## WORK ITEM
Copy exactly the run of lines that begins at the line with "pen: present [363,962,425,989]" and ends at the final line of the entries.

## RECORDS PROVIDED
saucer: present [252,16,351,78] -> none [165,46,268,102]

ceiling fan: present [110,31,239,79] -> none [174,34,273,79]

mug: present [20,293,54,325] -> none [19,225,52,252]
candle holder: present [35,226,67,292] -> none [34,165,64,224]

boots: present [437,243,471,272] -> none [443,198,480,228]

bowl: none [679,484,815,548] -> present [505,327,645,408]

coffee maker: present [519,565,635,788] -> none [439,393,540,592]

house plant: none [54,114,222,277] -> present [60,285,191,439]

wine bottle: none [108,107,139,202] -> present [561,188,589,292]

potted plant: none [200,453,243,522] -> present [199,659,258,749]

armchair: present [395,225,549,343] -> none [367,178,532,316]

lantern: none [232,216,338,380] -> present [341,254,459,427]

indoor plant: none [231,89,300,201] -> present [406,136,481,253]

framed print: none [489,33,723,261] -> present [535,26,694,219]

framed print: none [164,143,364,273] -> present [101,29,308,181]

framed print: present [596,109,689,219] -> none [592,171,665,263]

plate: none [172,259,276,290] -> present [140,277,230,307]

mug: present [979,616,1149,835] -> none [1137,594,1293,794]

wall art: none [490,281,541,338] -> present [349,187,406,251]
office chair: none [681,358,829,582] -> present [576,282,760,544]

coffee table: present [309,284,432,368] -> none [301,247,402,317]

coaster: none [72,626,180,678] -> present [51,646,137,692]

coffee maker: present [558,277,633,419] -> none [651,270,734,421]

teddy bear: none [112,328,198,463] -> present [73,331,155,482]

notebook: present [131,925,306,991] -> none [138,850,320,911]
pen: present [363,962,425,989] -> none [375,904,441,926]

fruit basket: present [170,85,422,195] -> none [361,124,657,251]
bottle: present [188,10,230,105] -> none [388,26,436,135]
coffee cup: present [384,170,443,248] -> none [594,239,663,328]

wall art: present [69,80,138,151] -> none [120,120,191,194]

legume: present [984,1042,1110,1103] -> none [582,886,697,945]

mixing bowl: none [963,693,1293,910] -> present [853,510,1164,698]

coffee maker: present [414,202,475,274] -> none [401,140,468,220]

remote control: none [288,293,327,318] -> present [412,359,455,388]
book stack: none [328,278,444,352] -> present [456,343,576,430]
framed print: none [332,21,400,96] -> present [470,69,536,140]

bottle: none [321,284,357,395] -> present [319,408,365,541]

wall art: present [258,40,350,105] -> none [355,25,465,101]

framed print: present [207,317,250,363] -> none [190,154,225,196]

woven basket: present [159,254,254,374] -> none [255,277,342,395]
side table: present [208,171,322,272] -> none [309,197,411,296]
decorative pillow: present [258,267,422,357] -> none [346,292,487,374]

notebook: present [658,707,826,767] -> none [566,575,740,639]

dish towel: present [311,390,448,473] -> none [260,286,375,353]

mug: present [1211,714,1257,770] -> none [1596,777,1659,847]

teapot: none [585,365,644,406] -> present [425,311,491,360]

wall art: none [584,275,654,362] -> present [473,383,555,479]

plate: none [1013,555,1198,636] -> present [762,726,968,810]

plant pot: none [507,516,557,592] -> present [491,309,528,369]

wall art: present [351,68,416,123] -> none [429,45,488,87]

## EXERCISE OUTPUT
pen: present [363,962,425,989] -> none [375,904,441,926]

fruit basket: present [170,85,422,195] -> none [361,124,657,251]
bottle: present [188,10,230,105] -> none [388,26,436,135]
coffee cup: present [384,170,443,248] -> none [594,239,663,328]

wall art: present [69,80,138,151] -> none [120,120,191,194]

legume: present [984,1042,1110,1103] -> none [582,886,697,945]

mixing bowl: none [963,693,1293,910] -> present [853,510,1164,698]

coffee maker: present [414,202,475,274] -> none [401,140,468,220]

remote control: none [288,293,327,318] -> present [412,359,455,388]
book stack: none [328,278,444,352] -> present [456,343,576,430]
framed print: none [332,21,400,96] -> present [470,69,536,140]

bottle: none [321,284,357,395] -> present [319,408,365,541]

wall art: present [258,40,350,105] -> none [355,25,465,101]

framed print: present [207,317,250,363] -> none [190,154,225,196]

woven basket: present [159,254,254,374] -> none [255,277,342,395]
side table: present [208,171,322,272] -> none [309,197,411,296]
decorative pillow: present [258,267,422,357] -> none [346,292,487,374]

notebook: present [658,707,826,767] -> none [566,575,740,639]

dish towel: present [311,390,448,473] -> none [260,286,375,353]

mug: present [1211,714,1257,770] -> none [1596,777,1659,847]

teapot: none [585,365,644,406] -> present [425,311,491,360]

wall art: none [584,275,654,362] -> present [473,383,555,479]

plate: none [1013,555,1198,636] -> present [762,726,968,810]

plant pot: none [507,516,557,592] -> present [491,309,528,369]

wall art: present [351,68,416,123] -> none [429,45,488,87]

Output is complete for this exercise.